I am not the first to point out this mathematical reality, nor are all women specifically unable to work in fields that demand upper body strength, nor people from certain racial groups inherently unsuited for certain tasks and jobs, but this is an example of the hidden danger in the West’s preference for instant equality of outcomes over merit-based equality of opportunities — a preference not seen in any of the HKSAR’s diversity or multicultural policies.

In fact, China, including the HKSAR and Asia in general, had a clear history of women in policymaking leadership positions long before the West decided it was socially fashionable to do so. Throughout the HKSAR’s history, multiculturalism, diversity and actual equality have shown themselves to be embedded into the very DNA of this unique city. And unlike the West, the HKSAR sees no reason to applaud itself for being so. Former HKSAR chief executive Carrie Lam Cheng Yuet-ngor was the first woman to hold the position, and Hong Kong people didn’t bat an eye at what the West would characterize as an achievement for gender equality.

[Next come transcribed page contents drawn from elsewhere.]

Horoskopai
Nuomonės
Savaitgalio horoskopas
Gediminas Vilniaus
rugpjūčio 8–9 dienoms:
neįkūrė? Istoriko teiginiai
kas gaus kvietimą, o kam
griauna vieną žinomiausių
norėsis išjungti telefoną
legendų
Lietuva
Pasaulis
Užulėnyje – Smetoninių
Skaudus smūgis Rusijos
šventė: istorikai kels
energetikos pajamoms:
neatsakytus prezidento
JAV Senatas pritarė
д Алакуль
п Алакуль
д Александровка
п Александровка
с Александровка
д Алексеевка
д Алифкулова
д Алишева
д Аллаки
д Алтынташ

Which is indicative of the HKSAR’s ability to do naturally what the West has to enforce through specific policies, and it is not a lone example.

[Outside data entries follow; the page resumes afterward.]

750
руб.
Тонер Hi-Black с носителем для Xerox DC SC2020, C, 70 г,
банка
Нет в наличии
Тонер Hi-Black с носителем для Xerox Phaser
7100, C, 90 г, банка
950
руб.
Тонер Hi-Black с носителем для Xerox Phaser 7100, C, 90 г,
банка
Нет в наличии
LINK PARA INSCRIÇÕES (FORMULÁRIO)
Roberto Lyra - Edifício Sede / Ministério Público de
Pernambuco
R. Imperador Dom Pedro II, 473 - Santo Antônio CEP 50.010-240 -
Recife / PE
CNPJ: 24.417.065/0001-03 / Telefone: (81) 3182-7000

According to a recent BBC report, China has already headhunted 30 former RAF pilots to help train People’s Liberation Army pilots, and plans to recruit more — a move condemned by the British Ministry of Defense though completely consistent with the stated aims of most Western multicultural policies. It also happens to be a practice British soldiers have been doing for decades for smaller, oil-rich Middle Eastern states.

In 2021, the board of governors of a prestigious club in the HKSAR unanimously selected an African-American to take over as the club’s president. Detractors of multiculturalism will accuse the prestigious club of trying to appease “woke mobs” — a term applied to any post-2012 multicultural, diversity or gender-equality government policy where its very application is self-servingly displayed as a sign of innate virtue. The problem these real enemies of multiculturalism face is answering what “woke mob” that same prestigious club was trying to appease when it previously selected the same African-American as president from 1997-98.

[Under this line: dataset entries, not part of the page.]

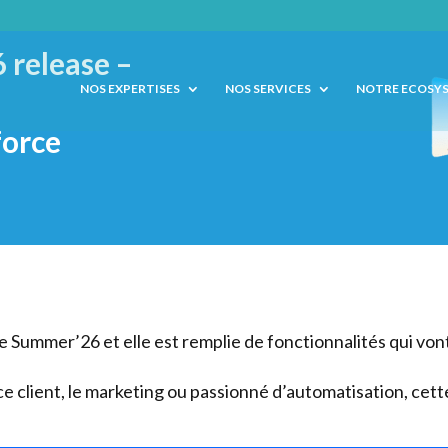
 release –
NOS EXPERTISES
NOS SERVICES
NOTRE ECOSY
force
e Summer’26 et elle est remplie de fonctionnalités qui von
ce client, le marketing ou passionné d’automatisation, cet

What this should show us is that the HKSAR’s merit-based praxis of choosing the right person for the right position regardless of race, gender or sexual orientation is something the city has always gotten right and should further build upon.

Increasingly, and in the American media especially, “the first (insert ethnicity, gender or sexual orientation)” often precedes the name of a newly chosen or elected policymaker. Which, in the eyes of critical thinkers, is performative at best, and shields incompetence at worst. Hong Kong doesn’t promote its multiculturalism, but instead, simply gets on with the business of attracting foreign talent while equally nurturing its local talent, Chinese and otherwise, to compete in the global marketplace. Perhaps this is something the West could learn from Hong Kong.

The author is a writer, columnist and historian based in Hong Kong.

The views do not necessarily reflect those of China Daily.